Altogether, our results indicate that EF can be both increased or decreased with PD depending on the phylogenetic scale we attend. At first glance, these processes seem mutually exclusive but this situation has been already predicted by theoretical models. Indeed, theory predicts that even when EFs are explained by a few productive, competitive lineages, many other species are needed to keep high levels of EF if competitive hierarchy changes with time or space [38]. According to this prediction, the high spatial heterogeneity of resources and conditions in our study system mediates the PD–EF relationship by allowing different taxonomic groups to succeed. For example, some classes within the phylum Proteobacteria (Gammaproteobacteria and Betaproteobacteria) or families within Actinobacteria (Micrococcaceae) have been shown to outgrow and reduce the amount of available resources for their competitors [33, 35]. At the community level, the phyla Proteobacteria and Actinobacteria would be the dominant lineages outcompeting the rest of clades in the community.
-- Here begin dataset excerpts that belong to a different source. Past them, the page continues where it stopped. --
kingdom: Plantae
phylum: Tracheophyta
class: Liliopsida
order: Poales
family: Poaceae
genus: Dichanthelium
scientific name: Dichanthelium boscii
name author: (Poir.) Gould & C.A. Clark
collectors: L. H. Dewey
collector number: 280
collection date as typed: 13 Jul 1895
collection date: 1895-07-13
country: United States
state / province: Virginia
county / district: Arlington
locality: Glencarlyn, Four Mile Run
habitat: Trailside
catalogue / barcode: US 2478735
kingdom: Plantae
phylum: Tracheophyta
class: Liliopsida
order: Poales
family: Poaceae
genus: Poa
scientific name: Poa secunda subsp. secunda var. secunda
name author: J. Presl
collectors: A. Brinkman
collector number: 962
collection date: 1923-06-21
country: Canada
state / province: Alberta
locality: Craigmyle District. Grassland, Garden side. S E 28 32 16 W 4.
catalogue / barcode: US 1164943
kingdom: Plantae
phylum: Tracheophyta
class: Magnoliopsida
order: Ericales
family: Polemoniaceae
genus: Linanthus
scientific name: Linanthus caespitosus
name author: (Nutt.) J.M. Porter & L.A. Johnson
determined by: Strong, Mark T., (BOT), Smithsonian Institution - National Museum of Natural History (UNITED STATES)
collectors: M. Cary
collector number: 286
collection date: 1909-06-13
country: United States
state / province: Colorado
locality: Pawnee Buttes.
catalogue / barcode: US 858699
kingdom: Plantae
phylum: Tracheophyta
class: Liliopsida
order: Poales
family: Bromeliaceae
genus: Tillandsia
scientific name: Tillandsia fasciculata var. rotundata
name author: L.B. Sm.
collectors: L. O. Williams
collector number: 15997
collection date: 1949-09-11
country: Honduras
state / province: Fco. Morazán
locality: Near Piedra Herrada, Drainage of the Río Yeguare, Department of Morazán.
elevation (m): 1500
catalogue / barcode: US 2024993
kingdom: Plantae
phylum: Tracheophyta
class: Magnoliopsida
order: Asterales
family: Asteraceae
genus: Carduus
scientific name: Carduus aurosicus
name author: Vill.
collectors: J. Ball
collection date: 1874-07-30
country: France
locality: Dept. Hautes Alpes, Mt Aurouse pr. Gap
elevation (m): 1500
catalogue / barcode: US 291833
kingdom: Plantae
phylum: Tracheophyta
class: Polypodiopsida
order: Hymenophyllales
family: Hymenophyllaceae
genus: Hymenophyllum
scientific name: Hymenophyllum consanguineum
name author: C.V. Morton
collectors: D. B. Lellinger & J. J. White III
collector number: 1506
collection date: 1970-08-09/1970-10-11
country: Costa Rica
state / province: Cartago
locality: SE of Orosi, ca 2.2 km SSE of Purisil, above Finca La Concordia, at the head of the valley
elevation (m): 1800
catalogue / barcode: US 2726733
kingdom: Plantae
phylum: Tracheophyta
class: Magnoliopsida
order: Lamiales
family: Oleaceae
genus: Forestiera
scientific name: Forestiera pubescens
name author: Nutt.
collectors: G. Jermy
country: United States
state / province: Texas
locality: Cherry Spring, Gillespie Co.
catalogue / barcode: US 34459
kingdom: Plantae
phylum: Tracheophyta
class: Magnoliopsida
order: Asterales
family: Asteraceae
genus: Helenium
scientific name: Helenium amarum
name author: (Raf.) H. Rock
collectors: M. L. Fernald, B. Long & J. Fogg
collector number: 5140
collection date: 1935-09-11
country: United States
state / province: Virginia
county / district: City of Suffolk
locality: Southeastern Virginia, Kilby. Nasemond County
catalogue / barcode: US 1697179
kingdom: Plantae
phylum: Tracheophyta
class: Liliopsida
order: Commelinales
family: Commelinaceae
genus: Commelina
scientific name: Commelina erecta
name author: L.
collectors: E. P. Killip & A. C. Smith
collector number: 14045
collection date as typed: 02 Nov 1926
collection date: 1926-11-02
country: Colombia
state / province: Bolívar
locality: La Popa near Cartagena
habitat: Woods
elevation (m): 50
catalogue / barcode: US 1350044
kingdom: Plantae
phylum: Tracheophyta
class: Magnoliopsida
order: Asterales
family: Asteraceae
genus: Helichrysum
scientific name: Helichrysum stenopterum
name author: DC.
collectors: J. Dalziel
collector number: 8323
However, the competitive superiority of these clades would not reduce the species richness in the community because spatial variability in the available resources would change the competitive hierarchy within the dominant phyla promoting coexistence and, ultimately, richness [78].

Both fitness differences leading to competitive superiority at deep and niche differences at recent phylogenetic depths are shaped by evolution, making more complex the relationship between phylogeny and coexistence, and therefore the PD–EF relationship [79]. We admit that our interpretation of the mechanisms underlying the patterns observed remains speculative and assumes niche conservatism [25]. Assembling experimental communities with anciently and recently divergent lineages where both the outcome of competitive interactions and the levels of EFs were registered would help supporting or refuting the putative mechanisms we have described. Elusive relationships require complex models and therefore the inclusion of several phylogenetic metrics uncovering ancient and recent evolutionary histories will help improving our predictions on how the evolutionary legacy of soil bacterial communities explain EFs.